Pipeline Entrypoints#

As PyEarthTools pipelines propose a generic way to load and prepare various earth system datasets, it is possible to use a pipeline as a source for anemoi-datasets.

Example#

Below is a minimal example of using a PyEarthTools pipeline to load data and prepare it for anemoi, please see the anemoi docs for more information on the datasets config.

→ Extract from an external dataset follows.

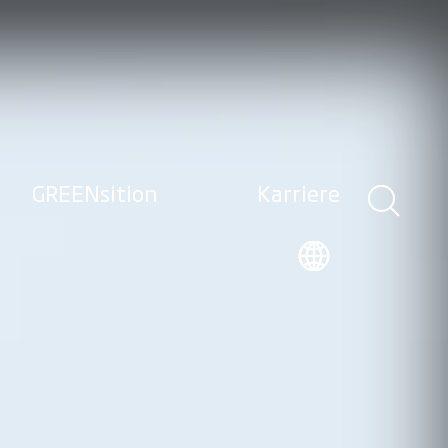
GREENsition
Karriere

Create the Pipeline in PyEarthTools#

.. code-block:: python

import pyearthtools.data
import pyearthtools.pipeline

pipeline = pyearthtools.pipeline.Pipeline(
    pyearthtools.data.download.arcoera5.ARCOERA5(['t2m', 'u10', 'v10']),
    pyearthtools.pipeline.operations.xarray.values.FillNan()
)
pipeline.save('/PATH/TO/PIPELINE.yaml')

Create the anemoi-datasets config#

.. code-block:: yaml

name: pyearthtools_to_anemoi
description: PyEarthTools Pipeline converted to Anemoi
attribution: PyEarthTools

dates:
    start: '2025-11-10T00:00:00'
    end: '2025-11-12T00:00:00'
    frequency: 1h

input:
    pyearthtools: # Use the pyearthtools input object
        pipeline: /PATH/TO/PIPELINE.yaml

Run anemoi-datasets#

.. code-block:: bash

anemoi-datasets create /path/to/anemoi/dataset.yaml

Function Contract#

The expected contract and result from the PyEarthTools pipeline is to return an xarray object of a single time index.

Both tools provide methods to modify the metadata of the data, and should be used accordingly to prepare for downstream uses.